The post-overhaul installer is script-driven (`scripts/install.py`) and prompts for a **deployment profile** that shapes what Phase 2 provisions:

- **Solo** — a single local (MLX) worker, no API worker pool; the privacy-focused local default, and the only profile fully enabled today.
- **Hybrid** — a local worker plus a small API worker pool for failover.
- **Organization** — pure API workers, no local model, scaling to many concurrent processes (an interim API-only server path exists today; the full profile is gated on the concurrency-architecture work).

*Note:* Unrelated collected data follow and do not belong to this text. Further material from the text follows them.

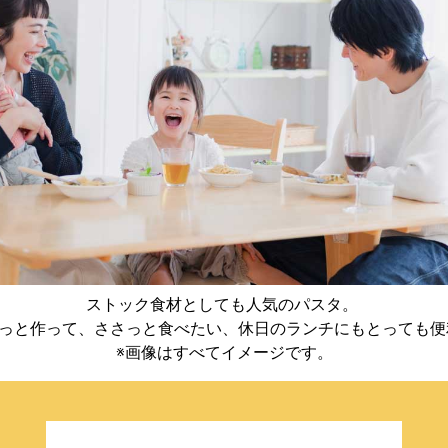
ストック食材としても人気のパスタ。
っと作って、ささっと食べたい、休日のランチにもとっても
※画像はすべてイメージです。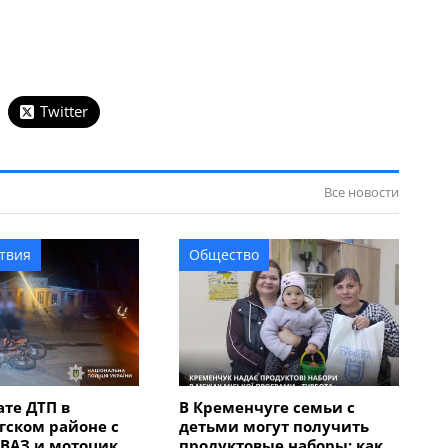
Twitter
Все новости
твия
Общество
ате ДТП в
В Кременчуге семьи с
гском районе с
детьми могут получить
 ВАЗ и мотоцикла
продуктовые наборы: как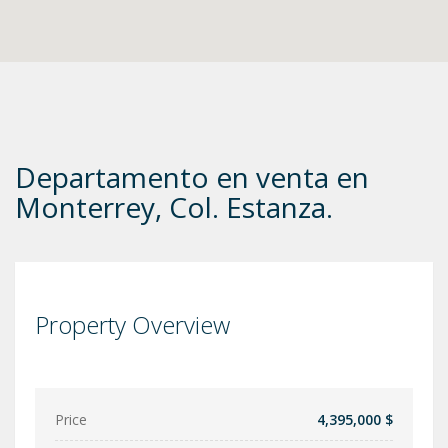
Departamento en venta en
Monterrey, Col. Estanza.
Property Overview
Price
4,395,000 $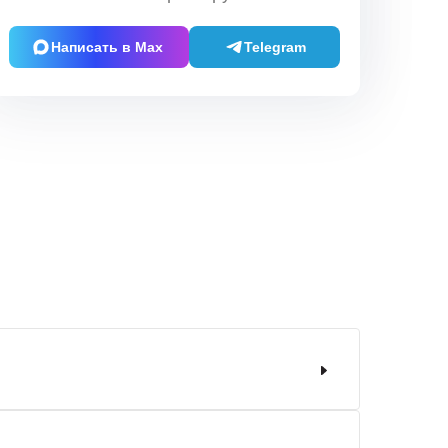
Написать в Max
Telegram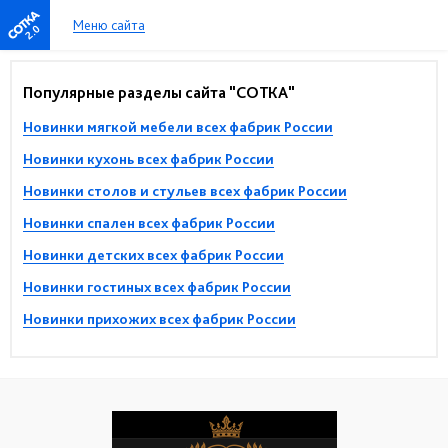
Меню сайта
2.0
Популярные разделы сайта "СОТКА"
Новинки мягкой мебели всех фабрик России
Новинки кухонь всех фабрик России
Новинки столов и стульев всех фабрик России
Новинки спален всех фабрик России
Новинки детских всех фабрик России
Новинки гостиных всех фабрик России
Новинки прихожих всех фабрик России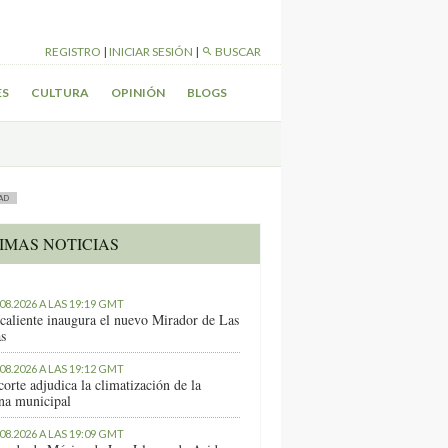
REGISTRO
|
INICIAR SESIÓN
|
BUSCAR
ES
CULTURA
OPINIÓN
BLOGS
AD
IMAS NOTICIAS
.08.2026 A LAS 19:19 GMT
caliente inaugura el nuevo Mirador de Las
as
.08.2026 A LAS 19:12 GMT
orte adjudica la climatización de la
ina municipal
.08.2026 A LAS 19:09 GMT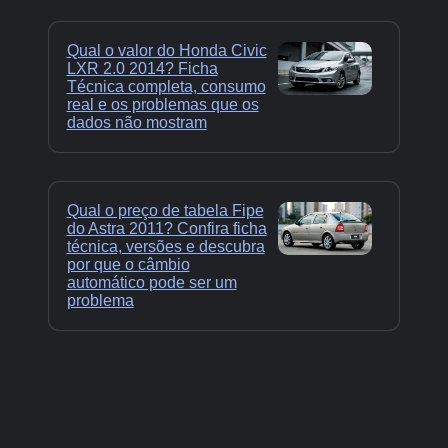
Qual o valor do Honda Civic
LXR 2.0 2014? Ficha
Técnica completa, consumo
real e os problemas que os
dados não mostram
Qual o preço de tabela Fipe
do Astra 2011? Confira ficha
técnica, versões e descubra
por que o câmbio
automático pode ser um
problema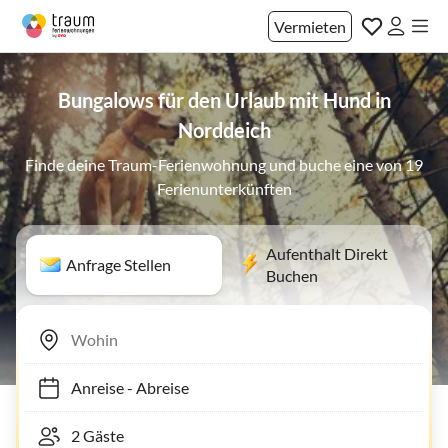
Vermieten
Bungalows für den Urlaub mit Hund in
Norddeich
Finde deine Traum-Ferienwohnung und buche eine von 19
Ferienunterkünften
Aufenthalt Direkt
Anfrage Stellen
Buchen
Anreise
-
Abreise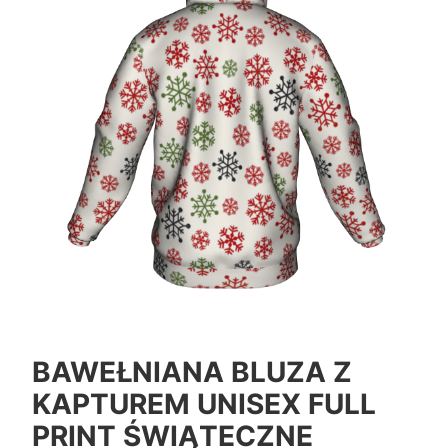
BAWEŁNIANA BLUZA Z
KAPTUREM UNISEX FULL
PRINT ŚWIĄTECZNE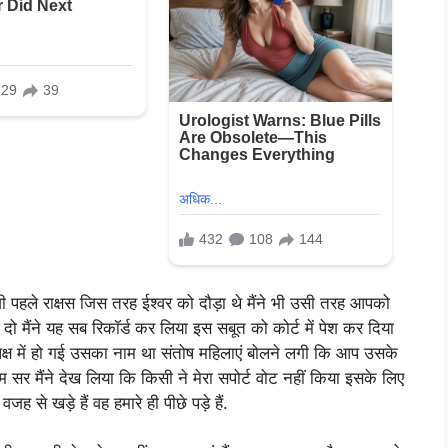
 पहले राक्षस जिस तरह ईश्वर को दौड़ा थे मैंने भी उसी तरह आपको
 दो मैंने यह सब रिकॉर्ड कर लिया इस सबूत को कोर्ट में पेश कर दिया
्ष में हो गई उसका नाम था संतोष महिलाएं बोलने लगी कि आप उसके
म सर मैंने देख लिया कि किसी ने मेरा सपोर्ट वोट नहीं किया इसके लिए
जह से खड़े हैं वह हमारे ही पीछे पड़े हैं.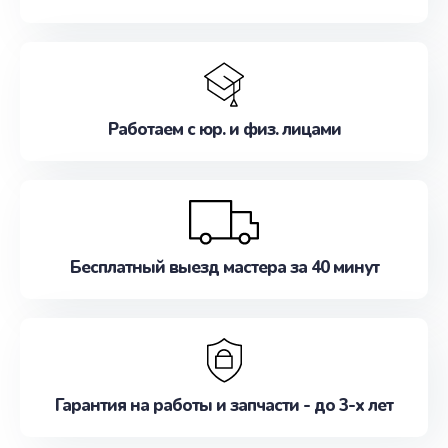
Работаем с юр. и физ. лицами
Бесплатный выезд мастера за 40 минут
Гарантия на работы и запчасти - до 3-х лет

The profile is a provisioning-shape decision layered on top of the tiering: tiering says what the hardware can run; the profile says what mix of local and API workers to stand up for the deployment's purpose. A single-user laptop and an organizational inference node run the same installer with different profiles.

---

## Open problems

- **The installer documentation is mid-reconciliation.** The operational layers (`~/ora/installer/`) still cite the retired pre-customization first-boot document as their "canonical source," and the Model-Switcher layer still describes the pre-configuration bucket/slot model that the configuration architecture replaced. The provisioning *architecture* is current; the layer files have residual drift, and bringing them fully current is tracked as its own install-overhaul workstream.
- **Two profiles are scaffolded, not shipped.** Hybrid and Organization are designed and partially stubbed but gated on the concurrency-architecture work; only Solo is fully enabled, with an interim API-only server path standing in for Organization. The architecture admits all three; the implementation does not yet deliver all three.
- **Fit validation trusts model metadata.** Parameter count and quantization are read from the repository's published config; a model whose config misreports them (or omits them, forcing an estimate) can still pass validation and fail at load. The estimate is conservative, but it is an estimate.
- **The tool-reliability floor is a heuristic, not a measured per-model property.** "≈ 13B at 4-bit" is a rule of thumb; a small model that happens to call tools reliably is still flagged, and a larger one that calls them badly is not — the installer warns by size, not by a tested capability.
- **First-boot assumes a coding-agent or scripted execution environment.** The install runs as a script or under a coding agent with terminal access; it cannot provision from a plain chat interface, which bounds who can run it unattended.

None of these blocks the installer from taking a bare machine to a working system. Each marks a seam where the current mechanism is a working approximation rather than a finished answer.